Вскоре после смерти отца Павел купил в Вышнем Волочке фабрику — убыточную, но зато большую и очень удачно расположенную (на линии Николаевской железной дороги и почти на одинаковом расстоянии от Москвы и Петербурга). Чтобы её приобрести и переоборудовать, он продал все принадлежавшие семье старые мануфактуры, которые с их ручными станками приносили всё меньше и меньше прибыли. Зато новая фабрика стала самой современной в России благодаря паровым машинам, приводившим в действие каждый станок. Такой технологический прорыв позволил Павлу построить ещё несколько текстильных предприятий. Детям в наследство он оставил уже не 2, а 20 миллионов рублей.

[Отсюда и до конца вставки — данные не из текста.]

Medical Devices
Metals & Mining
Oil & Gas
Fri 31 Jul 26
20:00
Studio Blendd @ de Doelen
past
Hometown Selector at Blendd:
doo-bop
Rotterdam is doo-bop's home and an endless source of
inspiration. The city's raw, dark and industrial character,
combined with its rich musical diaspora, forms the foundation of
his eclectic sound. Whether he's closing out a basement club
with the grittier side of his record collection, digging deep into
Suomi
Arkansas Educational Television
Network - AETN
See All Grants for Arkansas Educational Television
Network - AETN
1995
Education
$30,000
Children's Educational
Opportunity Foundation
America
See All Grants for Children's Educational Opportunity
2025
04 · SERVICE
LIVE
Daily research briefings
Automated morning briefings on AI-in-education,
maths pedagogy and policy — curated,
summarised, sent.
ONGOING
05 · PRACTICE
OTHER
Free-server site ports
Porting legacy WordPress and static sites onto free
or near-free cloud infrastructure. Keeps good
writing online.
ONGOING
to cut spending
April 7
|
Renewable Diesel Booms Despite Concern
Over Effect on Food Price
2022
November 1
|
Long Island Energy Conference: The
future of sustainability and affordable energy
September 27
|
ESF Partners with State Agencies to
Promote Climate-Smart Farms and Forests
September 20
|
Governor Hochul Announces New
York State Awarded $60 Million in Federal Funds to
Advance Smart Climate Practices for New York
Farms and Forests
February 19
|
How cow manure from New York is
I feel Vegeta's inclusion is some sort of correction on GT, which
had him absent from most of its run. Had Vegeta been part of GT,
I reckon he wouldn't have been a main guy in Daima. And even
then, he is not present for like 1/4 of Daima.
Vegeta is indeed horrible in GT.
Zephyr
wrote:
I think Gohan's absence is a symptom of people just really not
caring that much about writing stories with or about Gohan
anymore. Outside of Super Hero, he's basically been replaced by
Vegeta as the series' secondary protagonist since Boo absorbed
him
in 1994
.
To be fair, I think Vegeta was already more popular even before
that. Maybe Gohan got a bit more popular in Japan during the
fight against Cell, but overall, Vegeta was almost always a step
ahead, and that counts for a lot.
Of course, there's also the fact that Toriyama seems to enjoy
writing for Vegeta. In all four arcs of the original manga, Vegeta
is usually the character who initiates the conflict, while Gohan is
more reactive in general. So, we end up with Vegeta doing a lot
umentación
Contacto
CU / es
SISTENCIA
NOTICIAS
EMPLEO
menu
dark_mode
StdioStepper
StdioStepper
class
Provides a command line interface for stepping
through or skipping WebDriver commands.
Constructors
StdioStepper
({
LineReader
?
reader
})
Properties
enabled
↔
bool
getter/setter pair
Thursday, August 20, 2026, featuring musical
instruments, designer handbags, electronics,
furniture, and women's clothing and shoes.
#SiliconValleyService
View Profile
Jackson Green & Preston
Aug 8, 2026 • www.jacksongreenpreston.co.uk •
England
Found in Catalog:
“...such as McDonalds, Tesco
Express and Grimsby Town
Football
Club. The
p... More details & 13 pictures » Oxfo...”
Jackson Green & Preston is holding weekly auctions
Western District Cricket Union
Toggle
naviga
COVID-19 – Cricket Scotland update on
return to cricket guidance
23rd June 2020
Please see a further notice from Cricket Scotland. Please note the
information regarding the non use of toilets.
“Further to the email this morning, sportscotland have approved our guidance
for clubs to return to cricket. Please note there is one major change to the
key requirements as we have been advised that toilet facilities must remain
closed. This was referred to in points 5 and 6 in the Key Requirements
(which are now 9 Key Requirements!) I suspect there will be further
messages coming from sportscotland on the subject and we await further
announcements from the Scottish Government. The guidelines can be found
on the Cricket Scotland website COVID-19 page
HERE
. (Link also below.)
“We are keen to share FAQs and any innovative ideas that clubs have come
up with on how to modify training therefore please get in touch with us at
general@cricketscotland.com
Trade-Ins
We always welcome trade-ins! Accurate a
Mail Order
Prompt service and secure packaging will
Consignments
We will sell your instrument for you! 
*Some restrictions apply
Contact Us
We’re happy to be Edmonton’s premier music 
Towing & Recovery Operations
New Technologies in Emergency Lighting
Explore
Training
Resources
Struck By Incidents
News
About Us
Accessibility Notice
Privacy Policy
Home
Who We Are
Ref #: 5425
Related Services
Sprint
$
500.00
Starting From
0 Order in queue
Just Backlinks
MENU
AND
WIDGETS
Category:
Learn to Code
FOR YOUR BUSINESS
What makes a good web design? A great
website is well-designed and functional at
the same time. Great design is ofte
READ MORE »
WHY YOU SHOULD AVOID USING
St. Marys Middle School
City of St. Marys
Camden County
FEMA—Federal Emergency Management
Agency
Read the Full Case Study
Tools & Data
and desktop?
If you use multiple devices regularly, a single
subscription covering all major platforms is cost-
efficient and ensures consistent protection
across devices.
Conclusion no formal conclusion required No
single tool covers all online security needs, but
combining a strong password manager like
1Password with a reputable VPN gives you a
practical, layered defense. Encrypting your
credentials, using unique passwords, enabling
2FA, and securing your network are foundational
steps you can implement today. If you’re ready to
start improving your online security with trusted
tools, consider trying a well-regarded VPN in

Василий, у которого старший брат увёл невесту, так и остался холостяком. А восемь сыновей Павла Михайловича образовали семейный клан, очень дружный и дисциплинированный. Но почти каждый из братьев проявил себя как интересная личность.

Старший, Павел Павлович, стал директором-распорядителем «Товарищества мануфактур П.М. Рябушинского с сыновьями», председателем Московского биржевого комитета, депутатом 3-й Государственной думы и главным редактором газеты «Утро России». Это он пустил в оборот идиому «железный занавес», он же блеснул выражением «костлявая рука голода» — и большевики долго поминали ему эту фразу, хотя и придавали ей несколько иной смысл. Кстати, Павел Рябушинский высказал ещё одну хорошую мысль: «Богатство обязывает». Жаль, что она забыта.

Степан управлял торговой частью семейной фирмы. С 1905 года, после Манифеста и официального разрешения открывать старообрядческие храмы, он начал собирать иконы «старого письма»: покупал их в больших количествах по всей России, лучшие оставлял себе, другие жертвовал в старообрядческие храмы. Он создал реставрационную мастерскую, благодаря чему были открыты многие шедевры древнерусского искусства. К 1914 году Степан Рябушинский владел одной из лучших коллекций икон в Москве и намеревался сделать её доступной для обозрения. Стены комнат его особняка на втором этаже декораторы уже обили кожей, но начавшаяся Первая мировая война разрушила его планы. Впрочем, иконы из коллекции Степана Павловича всё равно после революции оказались в Третьяковской галерее, Историческом музее и Оружейной палате.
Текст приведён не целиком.